SHIELD: Suppressing Hallucinations In LVLM Encoders via Bias and Vulnerability Defense
中文标题: SHIELD:通过偏差与脆弱性防御抑制 LVLM 编码器幻觉
英文摘要
This paper identifies that object hallucinations in large vision-language models (LVLMs) originate from visual encoders, uncovering three core issues: statistical bias, inherent bias, and vulnerability. To address these, SHIELD is introduced as a training-free framework that applies three strategies: re-weighting visual tokens to reduce statistical bias, injecting noise-derived tokens to counteract inherent bias, and employing adversarial attacks with contrastive decoding to mitigate vulnerability. Experiments across multiple benchmarks and LVLM families demonstrate SHIELD effectively reduces object hallucinations while maintaining strong general performance, and the code is publicly available.
中文摘要
该论文首次将大视觉语言模型(LVLM)中的物体幻觉溯源至视觉编码器,指出统计偏差、固有偏差和脆弱性三个关键问题。为解决这些问题,提出了无需训练的框架 SHIELD,通过三种策略缓解幻觉:重加权视觉令牌以降低统计偏差、引入噪声衍生令牌对抗固有偏差、采用对抗攻击与对比解码应对脆弱性。在多个基准和 LVLM 家族上的实验表明,SHIELD 有效减少了物体幻觉,并保持了强大的通用性能,代码已开源。
关键要点
First work to trace LVLM object hallucinations to visual encoders, identifying statistical bias, inherent bias, and vulnerability as root causes.
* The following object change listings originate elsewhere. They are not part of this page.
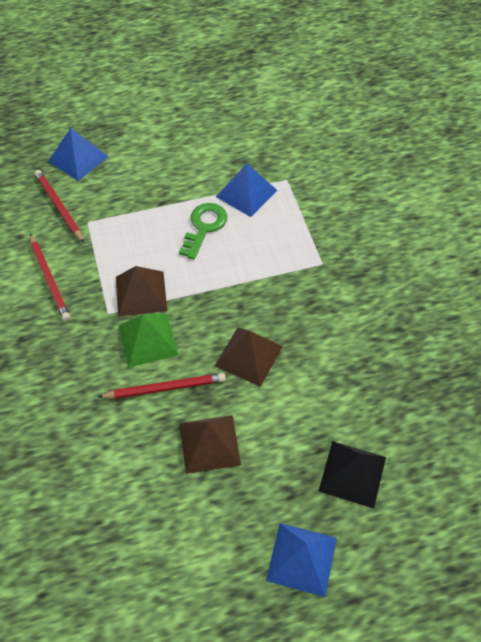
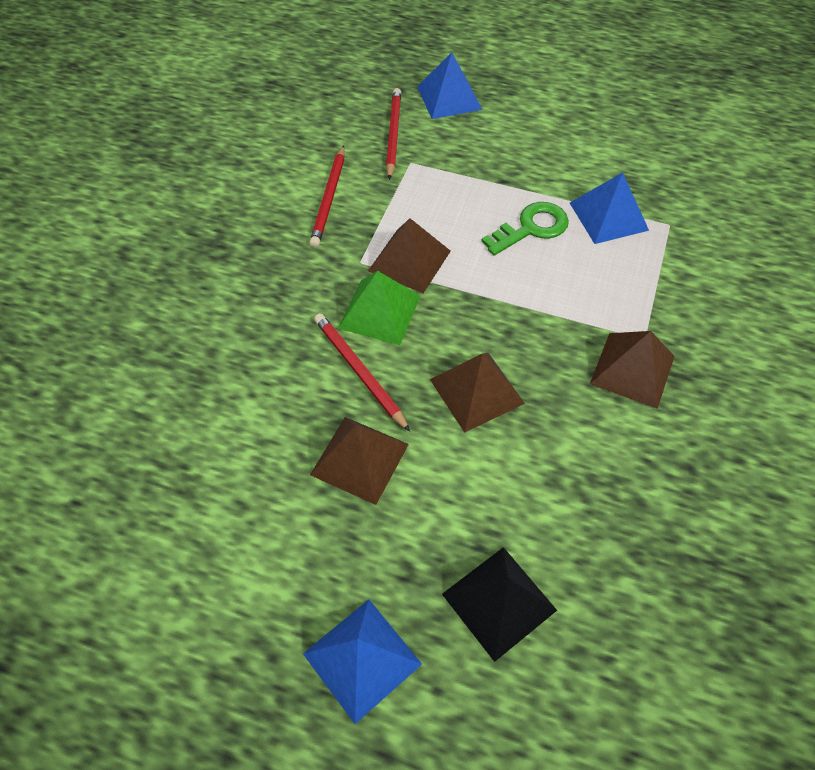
camera: 35 degrees right, 0 degrees up
red pencil [98,373,226,399] -> red pencil turned 150 degrees counterclockwise [314,313,410,432]
none -> brown pyramid [590,331,674,409]

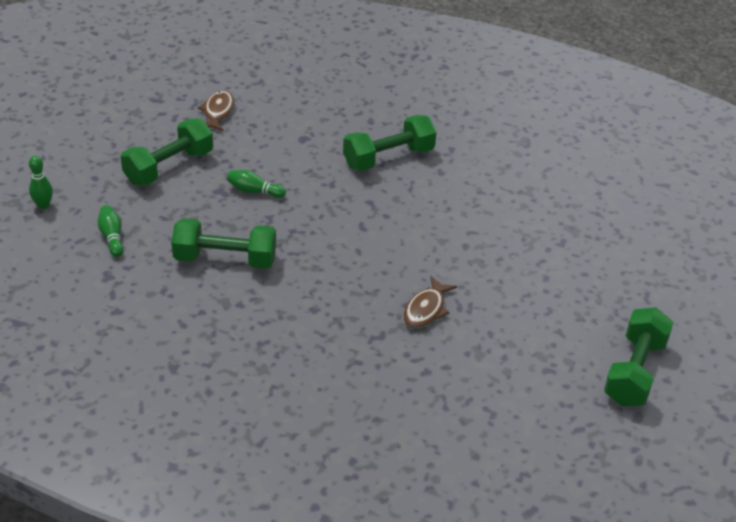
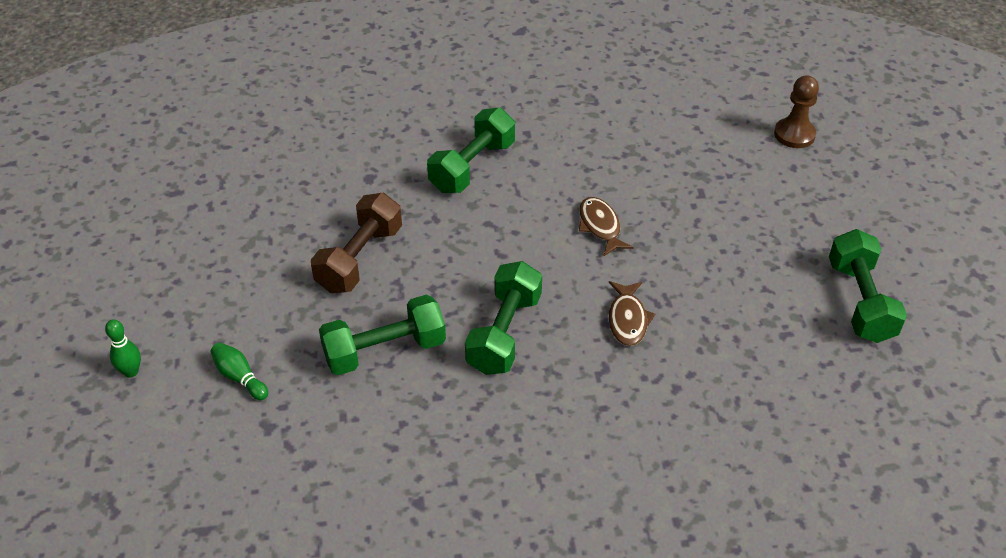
camera: 25 degrees left, 5 degrees up
green dumbbell [121,118,213,185] -> green dumbbell moved to [465,261,542,375]
brown fish [197,91,234,131] -> brown fish moved to [579,197,634,256]
green bowling pin [227,170,286,198] -> brown dumbbell [311,193,402,293]
none -> brown pawn [774,75,819,148]

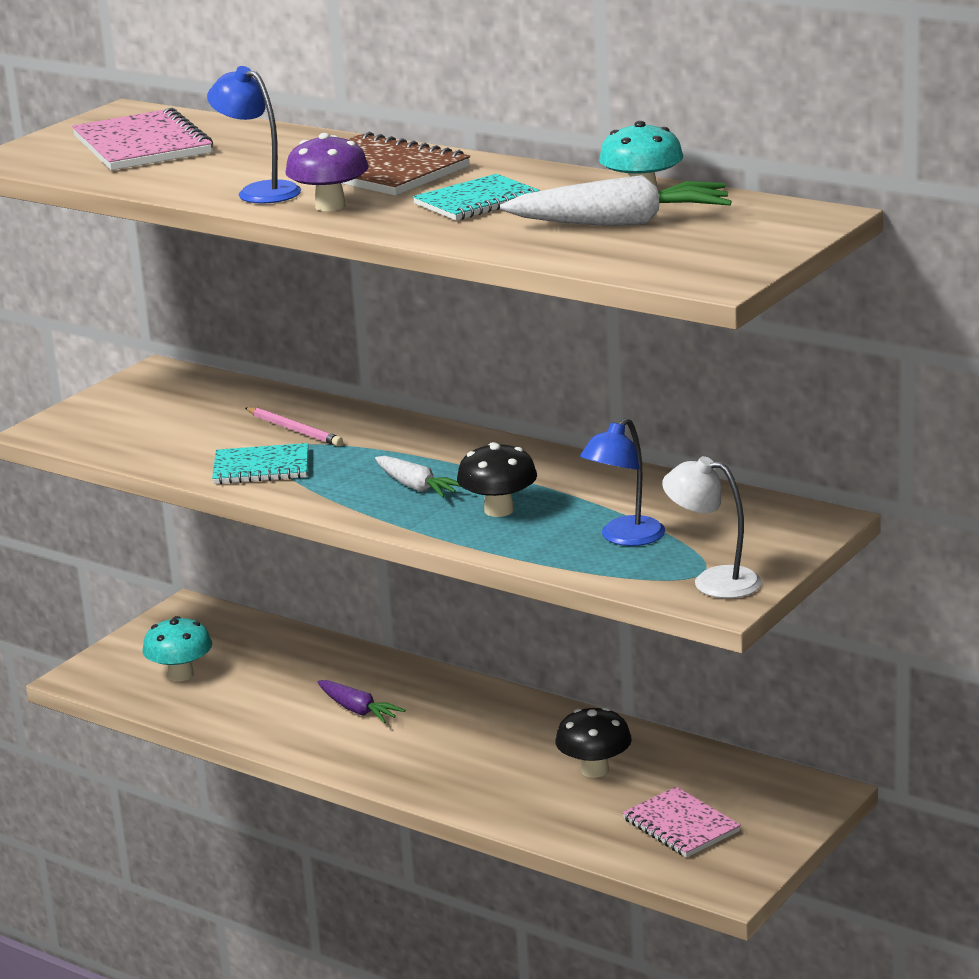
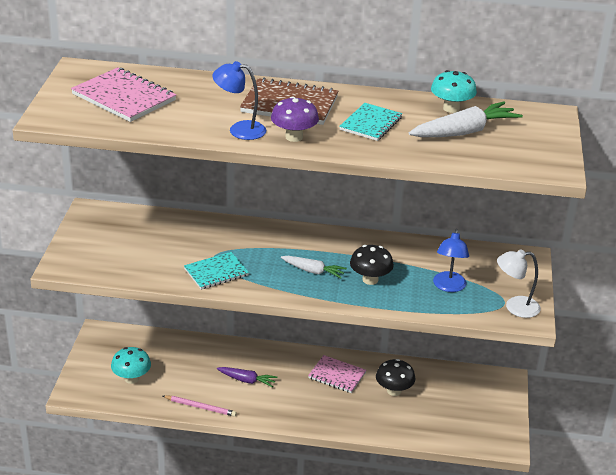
camera: 30 degrees left, 10 degrees up
pink pencil [245,407,343,446] -> pink pencil moved to [163,396,237,417]
pink notebook [622,786,741,858] -> pink notebook moved to [308,355,366,393]

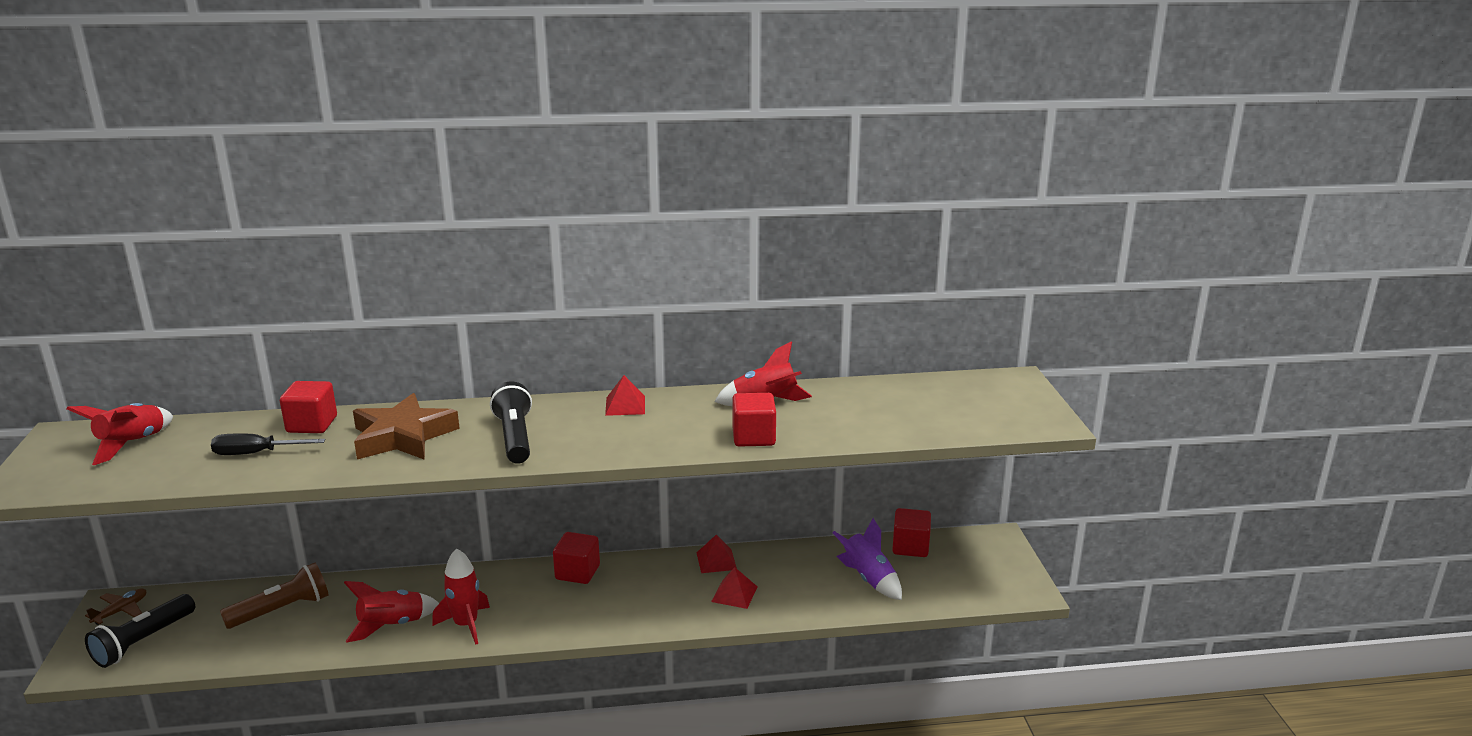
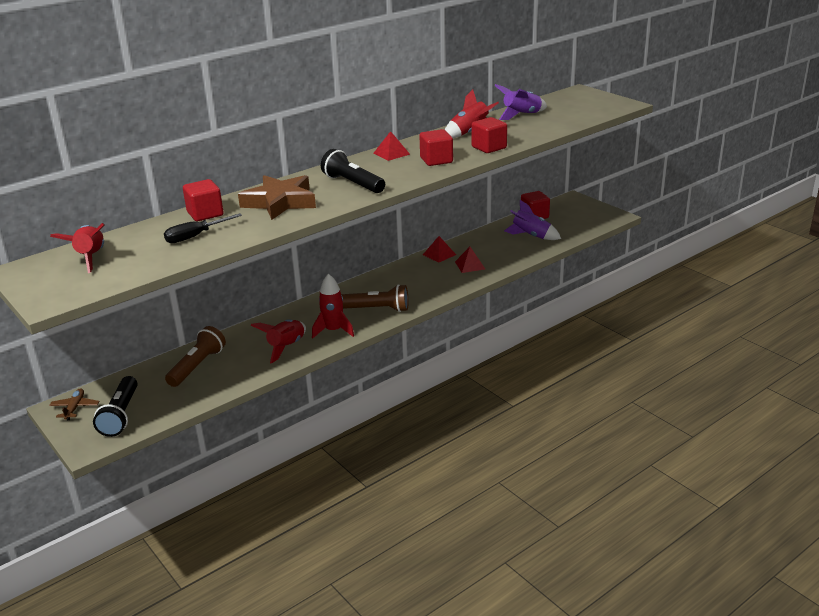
camera: 30 degrees left, 5 degrees up
red cube [553,532,600,584] -> red cube moved to [419,129,453,166]
none -> brown flashlight [341,284,409,312]
none -> purple rocket [494,84,547,120]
首个将 LVLM 物体幻觉溯源至视觉编码器的工作,揭示了统计偏差、固有偏差和脆弱性三大根源。
Proposes SHIELD, a training-free framework with three complementary strategies: visual token re-weighting, noise-derived token injection, and adversarial attacks with contrastive decoding.
提出了无需训练的框架 SHIELD,包含三种互补策略:视觉令牌重加权、噪声衍生令牌注入以及结合对比解码的对抗攻击。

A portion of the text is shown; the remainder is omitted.